To address whether the 3 HLA alleles of interest have independent effects, multiple logistic regression was used. After accounting for the effect of HLA DRB1*1501, all 3 alleles remained associated with MS susceptibility (table 3). Given this residual association, a set of additional regression analyses examined the effect of each of the three alleles in the presence of the other alleles (table 3). This series of analyses demonstrated that the effect of the HLA C*05 allele was secondary to that of the HLA B*44 allele and HLA A*02 allele since no significant residual association was observed with HLA C*05 in the larger models. No significant gene/gene interactions were observed in these analyses. This confirms our earlier analysis that suggested the secondary role of HLA C*05 relative to HLA B*44 using SNP data in a different sample set.8 These analyses also examined the relative roles of the HLA A*02 and HLA B*44 alleles in the presence of the other allele. In our dataset, these 2 associations appeared to be distinct since a residual association with MS susceptibility remained for (1) HLA A*02 in the presence of HLA DRB1*1501 and HLA B*44 and (2) HLA B*44 in the presence of HLA DRB1*1501 and HLA A*02 (table 3). No significant gene/gene interaction between HLA B*44 and HLA A*02 was observed in this analysis. Thus, our study suggests the existence of 2 separate MHC class I associations, confirming both the recent report concerning HLA B*44 and the published associations with HLA A*02.
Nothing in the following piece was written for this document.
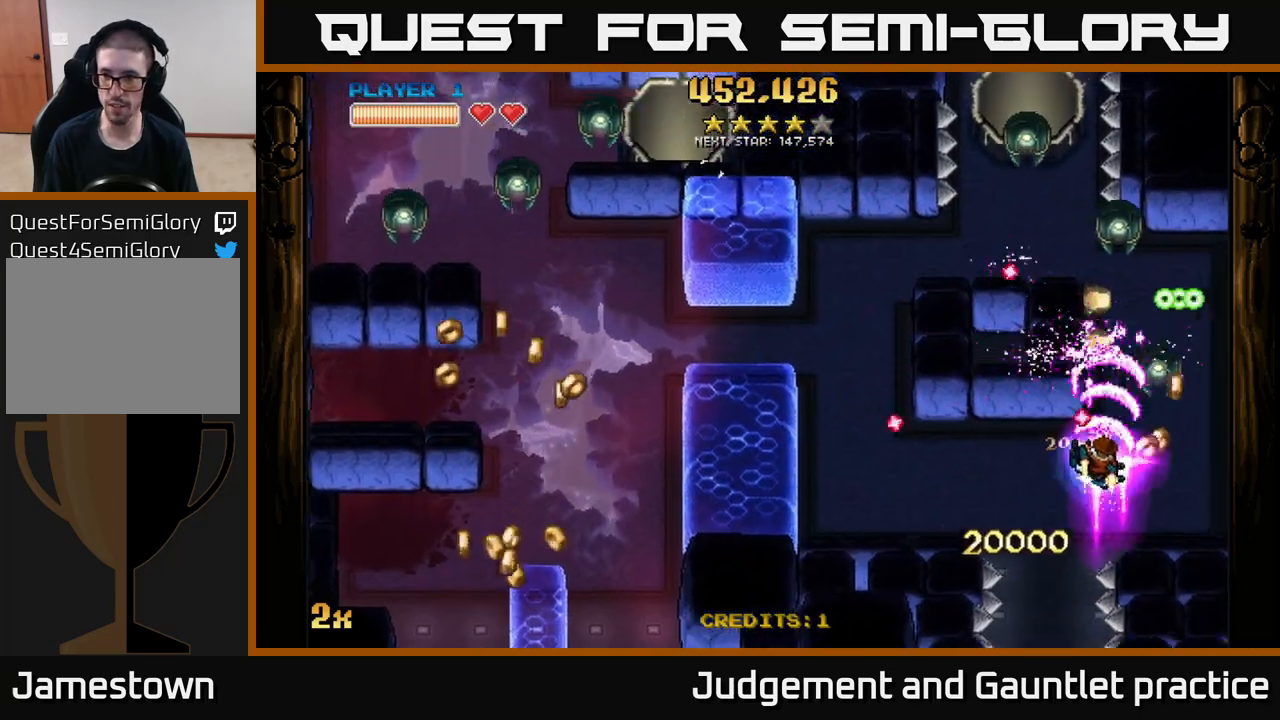
{"buttons": ["A", "X"], "left_stick": "up", "events": [[483, "left_stick", "up"], [500, "X", "down"]]}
To confirm these results using a different approach, we also analyzed our data after limiting the analysis to those subjects who were HLA DRB1*1501−/−. Table e-3 reports the results of these analyses, which mirror the results of the primary analysis. In particular, HLA A*02 and HLA B*44 had independent effects while HLA C*05 appeared to be have no residual effect in the presence of HLA B*44.
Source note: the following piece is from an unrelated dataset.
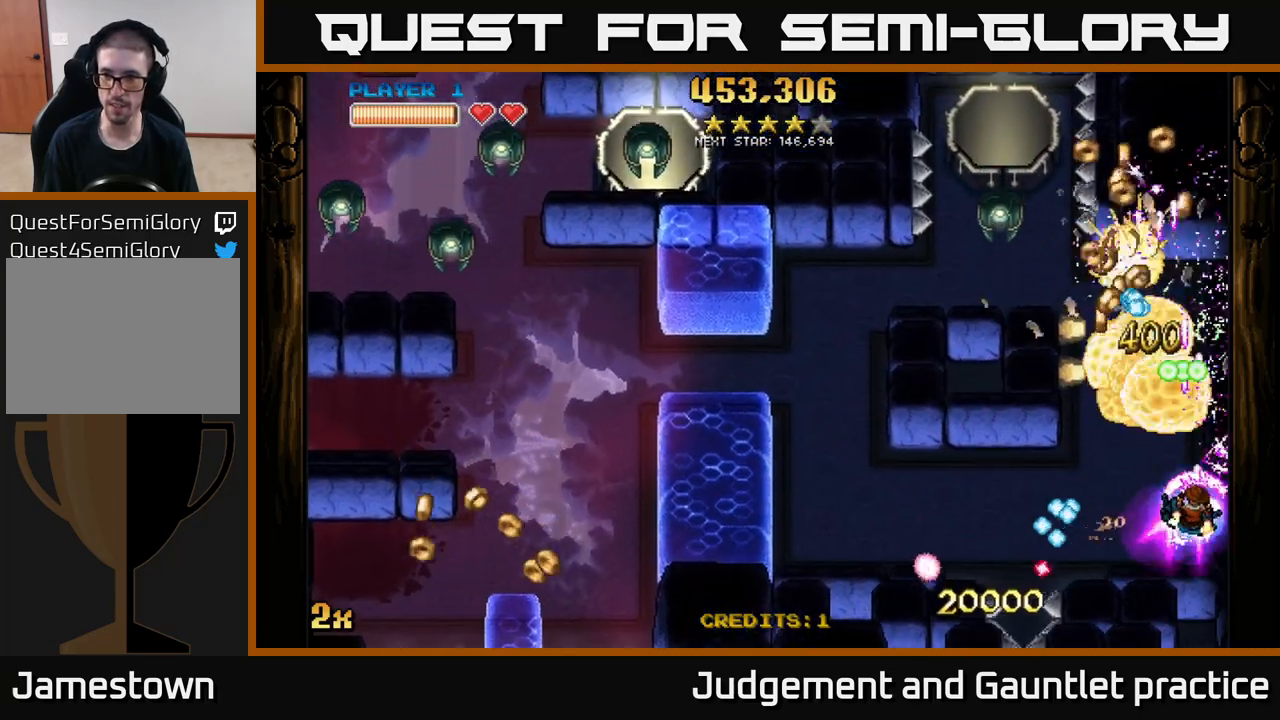
{"buttons": ["A"], "left_stick": "down-left", "events": [[17, "left_stick", "up-left"], [83, "X", "up"], [167, "left_stick", "up-right"], [233, "left_stick", "down-left"]]}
Given the existence of 2 MHC class I loci associated with MS susceptibility, the association between these loci and MS outcomes was examined. In our cross-sectional analyses, HLA A*02 did not have a significant association with either our clinical measures—the age at symptom onset and MSSS—or measures derived from MRI—BPF and T2 hyperintense lesion volume at last visit (table 4). On the other hand, HLA B*44 was associated with both MRI measures at last visit in both univariate (p = 0.03 for each measure, table 4) and multivariate analyses (p = 0.02 for BPF and p = 0.03 for T2 lesion volume). HLA B*44 was associated with higher BPF and lower T2 lesion volume, which is consistent with the protective effect of this allele in terms of susceptibility. No significant association between HLA B*44 and age at onset or MSSS was observed (table 4). In longitudinal analyses, neither allele was significantly associated with the rate of change in BPF or T2 lesion volume, but the direction of the effect was toward a protective effect for each allele (table 5). This suggests that subjects with an HLA B*44 allele have a slower rate of brain atrophy and T2 hyperintense lesion accumulation than other subjects with MS.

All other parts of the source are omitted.